WHAT THE EXERCISE ASKS >> The required answer is the count of lines in the records that contain "Class", with no other text.

DATA RECORDS >>
'''
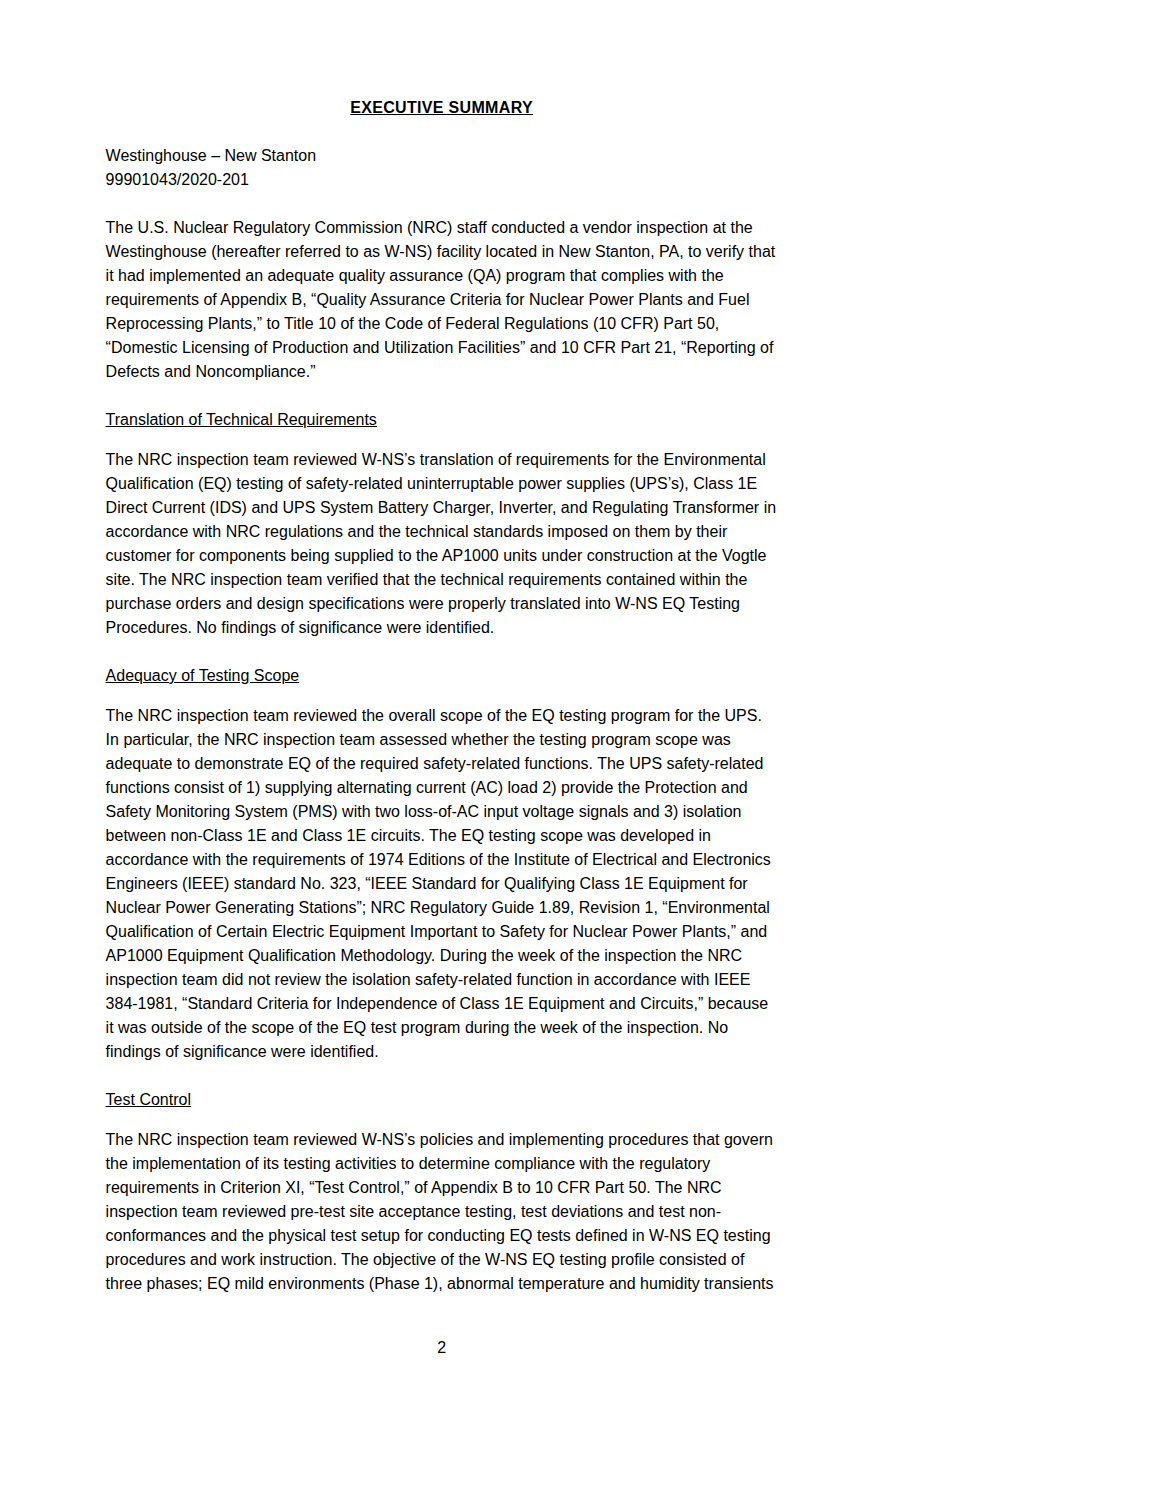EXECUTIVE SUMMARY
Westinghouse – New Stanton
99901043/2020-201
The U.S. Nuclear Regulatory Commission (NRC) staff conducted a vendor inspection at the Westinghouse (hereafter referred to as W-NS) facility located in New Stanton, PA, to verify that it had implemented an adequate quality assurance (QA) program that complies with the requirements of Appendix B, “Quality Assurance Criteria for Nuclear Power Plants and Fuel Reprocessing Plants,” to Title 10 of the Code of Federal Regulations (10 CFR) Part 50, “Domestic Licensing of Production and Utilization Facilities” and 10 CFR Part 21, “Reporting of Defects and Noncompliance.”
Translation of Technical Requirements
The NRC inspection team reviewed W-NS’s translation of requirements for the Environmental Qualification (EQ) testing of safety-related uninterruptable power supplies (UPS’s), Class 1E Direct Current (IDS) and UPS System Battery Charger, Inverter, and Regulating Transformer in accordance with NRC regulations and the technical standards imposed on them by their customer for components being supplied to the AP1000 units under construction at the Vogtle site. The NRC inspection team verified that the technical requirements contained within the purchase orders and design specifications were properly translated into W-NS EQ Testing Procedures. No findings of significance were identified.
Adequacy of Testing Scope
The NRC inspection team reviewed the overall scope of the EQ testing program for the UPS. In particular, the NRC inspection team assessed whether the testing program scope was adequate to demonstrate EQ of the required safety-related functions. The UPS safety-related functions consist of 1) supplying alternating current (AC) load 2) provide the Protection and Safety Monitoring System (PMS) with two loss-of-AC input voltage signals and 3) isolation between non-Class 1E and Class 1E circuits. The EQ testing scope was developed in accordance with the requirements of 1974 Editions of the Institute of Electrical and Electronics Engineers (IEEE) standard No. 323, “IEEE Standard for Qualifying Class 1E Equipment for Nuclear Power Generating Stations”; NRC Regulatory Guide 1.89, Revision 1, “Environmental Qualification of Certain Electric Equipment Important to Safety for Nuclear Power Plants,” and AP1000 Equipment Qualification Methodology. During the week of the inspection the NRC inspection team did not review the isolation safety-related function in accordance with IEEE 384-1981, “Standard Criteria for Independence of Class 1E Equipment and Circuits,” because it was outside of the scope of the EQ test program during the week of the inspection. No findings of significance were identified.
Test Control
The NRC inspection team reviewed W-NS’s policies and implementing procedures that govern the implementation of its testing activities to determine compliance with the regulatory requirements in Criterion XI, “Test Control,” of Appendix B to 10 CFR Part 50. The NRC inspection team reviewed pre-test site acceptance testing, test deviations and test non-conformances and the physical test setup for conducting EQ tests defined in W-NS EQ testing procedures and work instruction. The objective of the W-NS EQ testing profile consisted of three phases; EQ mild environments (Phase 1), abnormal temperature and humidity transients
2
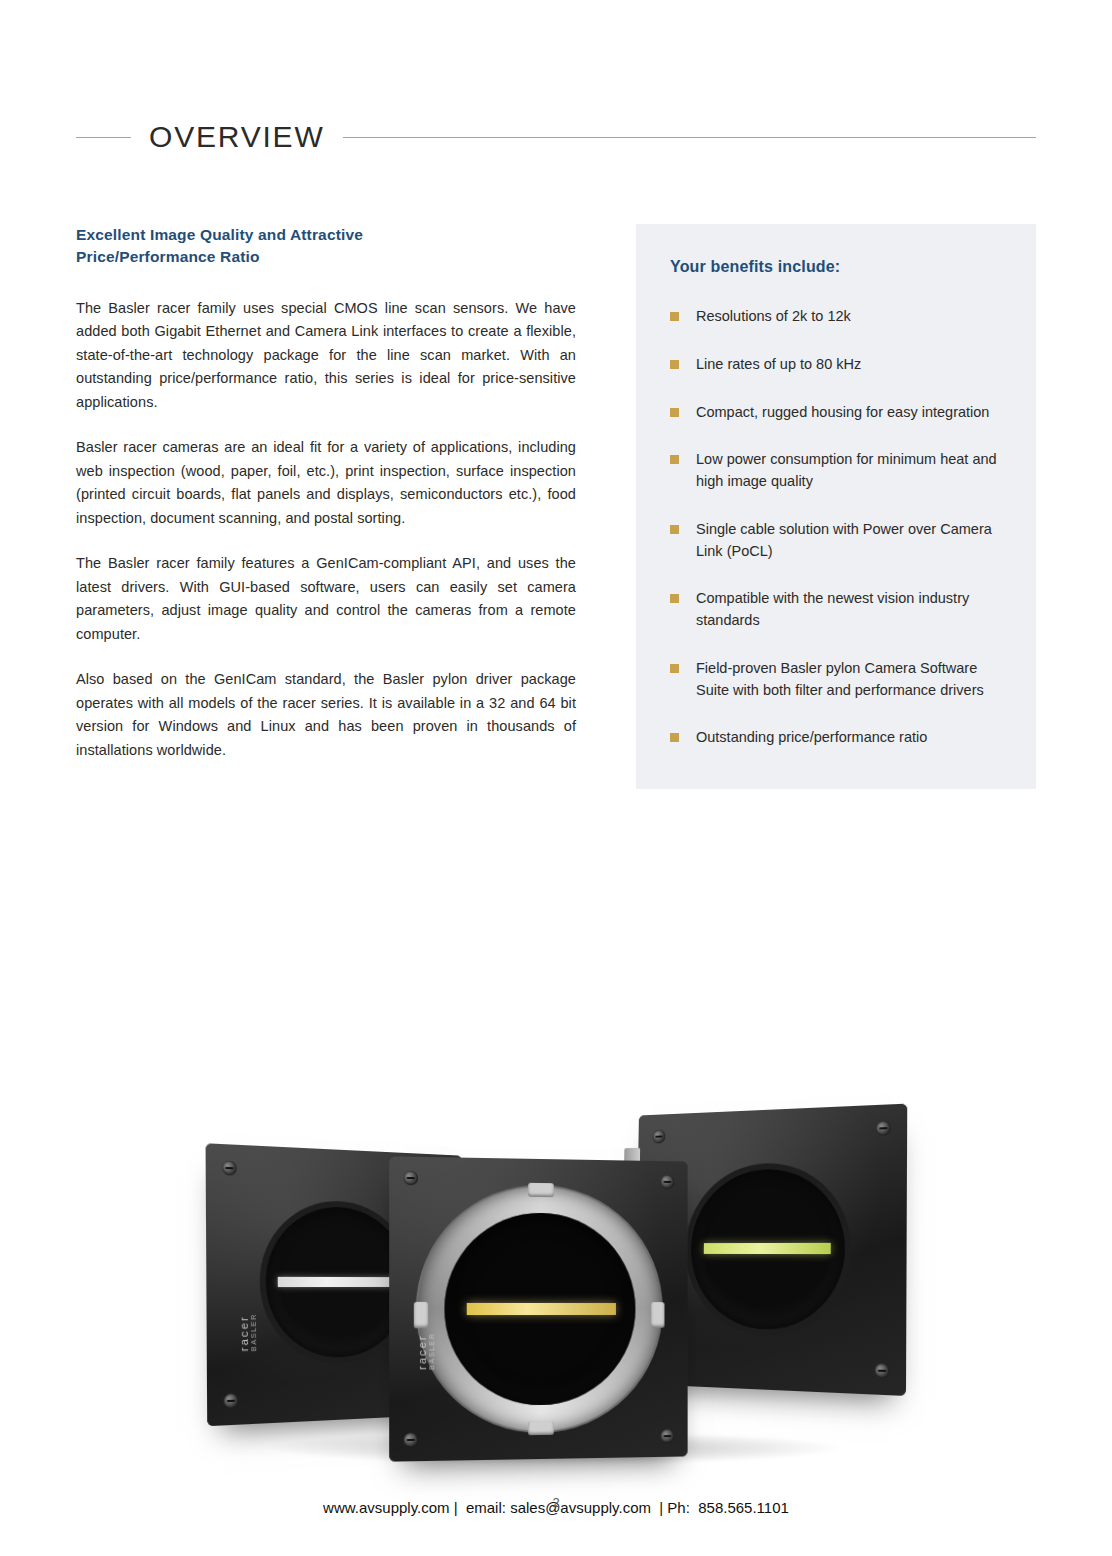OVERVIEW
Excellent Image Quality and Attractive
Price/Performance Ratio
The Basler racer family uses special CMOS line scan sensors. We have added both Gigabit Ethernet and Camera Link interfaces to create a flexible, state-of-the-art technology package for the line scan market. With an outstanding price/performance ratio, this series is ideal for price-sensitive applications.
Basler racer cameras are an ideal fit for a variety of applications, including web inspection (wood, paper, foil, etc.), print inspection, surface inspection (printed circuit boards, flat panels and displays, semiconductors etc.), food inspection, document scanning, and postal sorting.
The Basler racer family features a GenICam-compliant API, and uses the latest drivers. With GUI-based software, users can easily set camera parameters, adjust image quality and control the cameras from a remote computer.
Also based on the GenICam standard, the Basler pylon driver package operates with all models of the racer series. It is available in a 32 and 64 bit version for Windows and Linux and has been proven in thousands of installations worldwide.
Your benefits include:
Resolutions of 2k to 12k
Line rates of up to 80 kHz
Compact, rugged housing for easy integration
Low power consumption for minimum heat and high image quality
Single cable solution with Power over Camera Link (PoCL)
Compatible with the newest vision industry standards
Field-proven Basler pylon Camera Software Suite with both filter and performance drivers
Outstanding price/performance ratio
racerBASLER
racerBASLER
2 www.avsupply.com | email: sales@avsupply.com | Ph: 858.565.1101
'''
RESPONSE BELOW >> 2